Chromosomal translocation t(9;22) is responsible for appearance of an oncogene encoding BCR/ABL fusion tyrosine kinase, which induce chronic myelogenous leukemia (CML) and a cohort of acute lymphocytic leukemia (ALL). CML usually starts as a relatively benign chronic phase (CML-CP), which progresses to an aggressive disease - blast crisis (CML-BC). Malignant transformation of the disease is associated with accumulation of additional genetic errors. Imatinib mesylate (IM), a small molecule inhibitor of BCR/ABL kinase, revolutionized the treatment of CML-CP. Unfortunately patients may develop resistance to the drug caused by point mutations encoding amino acid substitutions in the BCR/ABL kinase domain. In conclusion, CML cells display genomic instability leading to resistance to IM and malignant progression of the disease. This proposal is focused on determination the mechanisms responsible for these phenomena and subsequently on prevention/inhibition of the development of IM resistance and CML-BC. BCR/ABL kinase stimulates numerous signaling pathways to induce and maintain transformation of hematopoietic cells. We, and others found that phosphatidylinositol-3 kinase (PI-3k) play an essential role in growth factor independent proliferation and protection from apoptosis in CML. Here we propose to study the role of PI-3k and its downstream effectors Akt and Rac in genomic instability in CML stem and progenitor cell populations. Using genetic approach (dominant-negative mutants, siRNA, antisense cDNA, knockout mice) and small molecule inhibitors (for example perifosine, NSC23766) we will determine how PI-3k and its downstream effectors generate the reactive oxygen species (ROS), which in turn may cause oxidative DNA damage and facilitate genomic instability. Long-term in vitro culture and mouse models of CML will be applied here. IM resistance will be detected in clonogenic assays and by sequencing BCR/ABL kinase domain, and chromosomal aberrations will be detected by SNPs and SKY. If successfully accomplished, these experiments will determine if PI-3k pathway inhibitors should be used to improve therapeutic effect of IM and prevent/delay CML progression toward lethal blast crisis.

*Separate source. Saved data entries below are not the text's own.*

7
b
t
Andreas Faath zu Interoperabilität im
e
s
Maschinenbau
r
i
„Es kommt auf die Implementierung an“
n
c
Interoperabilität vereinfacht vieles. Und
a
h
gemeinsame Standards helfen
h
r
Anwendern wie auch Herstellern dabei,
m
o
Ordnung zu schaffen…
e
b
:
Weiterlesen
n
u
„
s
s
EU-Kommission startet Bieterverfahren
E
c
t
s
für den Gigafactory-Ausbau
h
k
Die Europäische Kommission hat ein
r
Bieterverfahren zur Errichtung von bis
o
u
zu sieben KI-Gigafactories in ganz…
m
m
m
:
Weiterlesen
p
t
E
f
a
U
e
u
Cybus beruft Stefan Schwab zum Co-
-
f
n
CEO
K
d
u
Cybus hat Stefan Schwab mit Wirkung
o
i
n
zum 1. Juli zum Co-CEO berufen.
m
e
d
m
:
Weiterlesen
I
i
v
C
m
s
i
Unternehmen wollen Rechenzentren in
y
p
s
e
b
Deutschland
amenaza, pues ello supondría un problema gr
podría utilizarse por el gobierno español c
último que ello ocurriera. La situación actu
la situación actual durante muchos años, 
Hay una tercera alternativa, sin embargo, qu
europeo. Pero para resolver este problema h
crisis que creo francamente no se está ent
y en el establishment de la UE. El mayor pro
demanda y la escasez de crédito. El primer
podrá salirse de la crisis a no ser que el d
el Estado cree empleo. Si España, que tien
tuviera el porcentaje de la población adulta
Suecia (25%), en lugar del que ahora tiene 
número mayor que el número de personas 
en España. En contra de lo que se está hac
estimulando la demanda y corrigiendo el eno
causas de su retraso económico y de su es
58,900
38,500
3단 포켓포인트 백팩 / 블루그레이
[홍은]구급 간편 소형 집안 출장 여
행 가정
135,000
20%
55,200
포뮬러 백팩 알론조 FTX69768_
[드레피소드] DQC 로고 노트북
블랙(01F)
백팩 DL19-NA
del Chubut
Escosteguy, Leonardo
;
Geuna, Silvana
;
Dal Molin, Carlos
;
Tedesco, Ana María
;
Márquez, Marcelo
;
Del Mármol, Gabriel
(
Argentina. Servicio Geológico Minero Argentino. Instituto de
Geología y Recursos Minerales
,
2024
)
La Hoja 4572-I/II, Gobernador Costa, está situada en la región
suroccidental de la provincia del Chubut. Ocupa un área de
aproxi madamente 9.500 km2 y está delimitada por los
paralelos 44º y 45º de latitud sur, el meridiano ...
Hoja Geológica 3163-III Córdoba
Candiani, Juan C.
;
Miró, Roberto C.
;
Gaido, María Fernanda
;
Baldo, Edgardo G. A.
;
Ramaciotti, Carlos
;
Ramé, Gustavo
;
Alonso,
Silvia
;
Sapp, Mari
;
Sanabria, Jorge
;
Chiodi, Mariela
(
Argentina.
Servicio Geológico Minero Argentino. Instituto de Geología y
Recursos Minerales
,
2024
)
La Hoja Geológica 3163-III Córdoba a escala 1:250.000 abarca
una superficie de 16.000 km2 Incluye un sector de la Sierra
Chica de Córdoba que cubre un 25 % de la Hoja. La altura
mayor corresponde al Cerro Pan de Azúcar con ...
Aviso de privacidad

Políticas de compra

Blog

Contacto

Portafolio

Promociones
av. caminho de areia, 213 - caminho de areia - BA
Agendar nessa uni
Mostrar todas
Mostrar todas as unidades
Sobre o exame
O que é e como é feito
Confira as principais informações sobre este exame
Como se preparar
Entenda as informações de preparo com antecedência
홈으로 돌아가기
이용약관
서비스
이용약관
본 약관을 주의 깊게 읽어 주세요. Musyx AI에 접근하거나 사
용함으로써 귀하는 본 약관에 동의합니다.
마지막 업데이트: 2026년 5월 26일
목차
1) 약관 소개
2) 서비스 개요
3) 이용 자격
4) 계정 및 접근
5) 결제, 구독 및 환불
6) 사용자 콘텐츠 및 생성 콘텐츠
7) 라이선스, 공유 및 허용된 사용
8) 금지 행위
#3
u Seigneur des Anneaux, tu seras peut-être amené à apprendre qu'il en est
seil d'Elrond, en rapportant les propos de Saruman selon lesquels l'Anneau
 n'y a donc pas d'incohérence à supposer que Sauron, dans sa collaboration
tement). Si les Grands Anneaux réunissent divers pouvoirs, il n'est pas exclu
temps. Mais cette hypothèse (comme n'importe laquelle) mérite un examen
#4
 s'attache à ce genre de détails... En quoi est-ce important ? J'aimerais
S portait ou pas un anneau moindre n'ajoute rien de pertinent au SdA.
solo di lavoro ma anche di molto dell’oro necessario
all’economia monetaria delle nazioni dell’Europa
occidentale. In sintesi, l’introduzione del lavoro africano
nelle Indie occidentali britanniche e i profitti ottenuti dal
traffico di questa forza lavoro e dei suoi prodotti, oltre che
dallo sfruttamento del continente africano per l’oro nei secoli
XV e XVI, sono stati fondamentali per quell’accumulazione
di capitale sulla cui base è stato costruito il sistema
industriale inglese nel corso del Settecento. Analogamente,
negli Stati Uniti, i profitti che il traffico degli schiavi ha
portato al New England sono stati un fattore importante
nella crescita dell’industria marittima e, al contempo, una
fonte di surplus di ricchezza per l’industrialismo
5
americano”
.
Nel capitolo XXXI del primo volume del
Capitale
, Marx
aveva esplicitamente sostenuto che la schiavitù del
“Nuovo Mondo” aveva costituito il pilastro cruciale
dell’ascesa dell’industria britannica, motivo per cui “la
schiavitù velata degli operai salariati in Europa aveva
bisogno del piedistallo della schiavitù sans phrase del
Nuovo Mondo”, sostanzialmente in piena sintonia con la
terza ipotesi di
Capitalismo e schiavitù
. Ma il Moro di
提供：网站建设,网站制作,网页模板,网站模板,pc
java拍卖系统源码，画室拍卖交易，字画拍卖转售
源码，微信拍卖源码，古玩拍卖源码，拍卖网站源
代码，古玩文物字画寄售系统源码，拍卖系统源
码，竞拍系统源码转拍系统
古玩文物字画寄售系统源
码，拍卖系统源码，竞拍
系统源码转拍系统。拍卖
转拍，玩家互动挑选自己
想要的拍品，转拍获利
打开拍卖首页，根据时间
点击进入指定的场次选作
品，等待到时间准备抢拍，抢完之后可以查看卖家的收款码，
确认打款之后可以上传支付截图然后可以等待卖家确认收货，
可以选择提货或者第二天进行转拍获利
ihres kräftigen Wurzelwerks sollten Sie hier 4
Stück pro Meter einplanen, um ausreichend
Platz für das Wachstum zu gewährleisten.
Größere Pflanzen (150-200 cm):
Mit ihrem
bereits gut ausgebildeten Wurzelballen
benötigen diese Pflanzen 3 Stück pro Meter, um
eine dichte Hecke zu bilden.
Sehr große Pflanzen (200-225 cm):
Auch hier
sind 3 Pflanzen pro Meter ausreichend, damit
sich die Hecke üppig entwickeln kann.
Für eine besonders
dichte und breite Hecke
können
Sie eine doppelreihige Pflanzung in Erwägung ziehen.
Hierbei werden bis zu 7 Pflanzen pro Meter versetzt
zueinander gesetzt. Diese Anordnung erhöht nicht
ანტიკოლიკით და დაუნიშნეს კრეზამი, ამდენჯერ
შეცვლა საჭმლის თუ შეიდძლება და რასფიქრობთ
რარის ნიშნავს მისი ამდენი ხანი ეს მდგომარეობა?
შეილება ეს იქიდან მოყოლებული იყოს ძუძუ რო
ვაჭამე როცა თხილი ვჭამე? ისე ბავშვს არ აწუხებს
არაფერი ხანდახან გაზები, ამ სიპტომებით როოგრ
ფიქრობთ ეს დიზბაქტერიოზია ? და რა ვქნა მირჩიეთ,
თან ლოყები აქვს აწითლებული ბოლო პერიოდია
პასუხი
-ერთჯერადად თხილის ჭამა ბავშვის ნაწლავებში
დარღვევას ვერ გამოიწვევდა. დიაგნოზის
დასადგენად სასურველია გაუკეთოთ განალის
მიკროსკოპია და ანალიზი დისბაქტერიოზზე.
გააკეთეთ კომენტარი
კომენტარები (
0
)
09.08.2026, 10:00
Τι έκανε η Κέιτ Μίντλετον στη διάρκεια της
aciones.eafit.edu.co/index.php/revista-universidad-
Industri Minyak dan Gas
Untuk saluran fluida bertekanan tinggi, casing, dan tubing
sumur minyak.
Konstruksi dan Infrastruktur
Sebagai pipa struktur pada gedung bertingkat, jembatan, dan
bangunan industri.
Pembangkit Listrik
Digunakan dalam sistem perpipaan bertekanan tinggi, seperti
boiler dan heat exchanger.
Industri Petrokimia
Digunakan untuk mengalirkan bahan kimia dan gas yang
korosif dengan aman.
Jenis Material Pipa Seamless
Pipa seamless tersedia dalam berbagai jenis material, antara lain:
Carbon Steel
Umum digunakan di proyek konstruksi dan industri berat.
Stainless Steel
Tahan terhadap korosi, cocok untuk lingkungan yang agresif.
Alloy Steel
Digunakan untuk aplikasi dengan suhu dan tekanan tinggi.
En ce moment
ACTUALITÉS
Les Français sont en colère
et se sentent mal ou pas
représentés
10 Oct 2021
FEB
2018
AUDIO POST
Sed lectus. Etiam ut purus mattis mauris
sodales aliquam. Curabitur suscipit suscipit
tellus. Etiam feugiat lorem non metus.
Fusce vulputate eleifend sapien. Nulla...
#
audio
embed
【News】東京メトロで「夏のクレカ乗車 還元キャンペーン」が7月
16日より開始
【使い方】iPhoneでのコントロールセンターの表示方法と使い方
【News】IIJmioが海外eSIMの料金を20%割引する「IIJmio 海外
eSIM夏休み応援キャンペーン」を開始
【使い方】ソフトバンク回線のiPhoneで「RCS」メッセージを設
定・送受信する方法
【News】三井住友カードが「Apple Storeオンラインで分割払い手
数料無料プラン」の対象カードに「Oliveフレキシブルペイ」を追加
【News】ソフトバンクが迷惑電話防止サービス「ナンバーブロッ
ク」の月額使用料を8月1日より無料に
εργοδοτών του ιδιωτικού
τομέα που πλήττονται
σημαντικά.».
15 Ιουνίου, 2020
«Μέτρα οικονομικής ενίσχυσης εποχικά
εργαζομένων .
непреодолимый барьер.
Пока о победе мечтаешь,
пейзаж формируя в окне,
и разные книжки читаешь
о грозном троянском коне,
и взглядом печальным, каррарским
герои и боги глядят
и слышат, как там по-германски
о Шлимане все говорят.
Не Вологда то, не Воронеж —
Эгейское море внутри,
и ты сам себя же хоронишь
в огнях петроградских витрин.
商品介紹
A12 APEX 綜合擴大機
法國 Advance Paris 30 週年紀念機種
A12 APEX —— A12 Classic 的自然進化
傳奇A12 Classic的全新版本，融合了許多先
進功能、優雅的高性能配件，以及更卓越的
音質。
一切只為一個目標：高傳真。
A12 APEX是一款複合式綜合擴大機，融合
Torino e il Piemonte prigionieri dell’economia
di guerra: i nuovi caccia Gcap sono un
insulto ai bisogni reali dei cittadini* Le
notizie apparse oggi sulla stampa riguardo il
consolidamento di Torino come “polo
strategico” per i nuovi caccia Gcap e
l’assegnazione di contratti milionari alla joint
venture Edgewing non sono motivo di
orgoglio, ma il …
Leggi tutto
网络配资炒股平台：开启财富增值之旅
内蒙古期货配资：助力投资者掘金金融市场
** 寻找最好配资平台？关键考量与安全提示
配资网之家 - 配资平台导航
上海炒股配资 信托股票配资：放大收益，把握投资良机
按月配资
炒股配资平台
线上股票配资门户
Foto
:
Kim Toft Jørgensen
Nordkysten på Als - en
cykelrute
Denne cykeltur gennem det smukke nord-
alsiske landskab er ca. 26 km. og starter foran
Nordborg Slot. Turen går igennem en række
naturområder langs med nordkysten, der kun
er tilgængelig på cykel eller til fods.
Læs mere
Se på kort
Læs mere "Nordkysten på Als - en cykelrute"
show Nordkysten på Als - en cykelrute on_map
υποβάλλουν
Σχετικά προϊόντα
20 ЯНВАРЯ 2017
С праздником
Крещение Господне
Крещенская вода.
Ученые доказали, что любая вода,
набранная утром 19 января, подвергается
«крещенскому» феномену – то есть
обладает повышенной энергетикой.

染色体易位t（9; 22）负责癌细胞编码BCR/ABL融合的外观 酪氨酸激酶，诱导慢性粒细胞性白血病（CML）和一群急性淋巴细胞 白血病（全部）。 CML通常以相对良性的慢性相（CML-CP）开始 侵略性疾病 - 爆炸危机（CML -BC）。疾病的恶性转化与 额外遗传错误的积累。 伊马替尼梅赛酸酯（IM）是BCR/ABL激酶的小分子抑制剂，彻底改变了治疗的处理 CML-CP。不幸的是，患者可能会产生对点突变引起的药物的抗性 BCR/ABL激酶结构域中的氨基酸取代。 总之，CML细胞显示出基因组不稳定性，导致对IM和恶性肿瘤的抗性 疾病的进展。该提案的重点是确定负责这些的机制 现象以及随后的预防/抑制IM耐药性和CML-BC的发展。 BCR/ABL激酶刺激了许多信号通路，以诱导和维持的转化 造血细胞。我们和其他人发现，磷脂酰肌醇3激酶（PI-3K）在 生长因子独立的增殖和CML中凋亡的保护。 在这里，我们建议研究PI-3K及其下游效应子AKT和RAC在基因组中的作用 CML茎和祖细胞群体中的不稳定性。使用遗传方法（主要阴性突变体， siRNA，反义cDNA，基因敲除小鼠）和小分子抑制剂（例如perifosine，NSC23766）We 将确定PI-3K及其下游效应子如何产生活性氧（ROS），该物种在 转弯可能会导致氧化DNA损伤并促进基因组不稳定性。长期体外培养和小鼠 CML的模型将在此处应用。在克隆性测定中将检测到IM电阻，并通过测序 BCR/ABL激酶结构域和SNP和Sky将检测到染色体畸变。 如果成功完成，这些实验将确定PI-3K途径抑制剂是否应为 用于改善IM的治疗作用，并防止/延迟CML向致命的爆炸危机发展。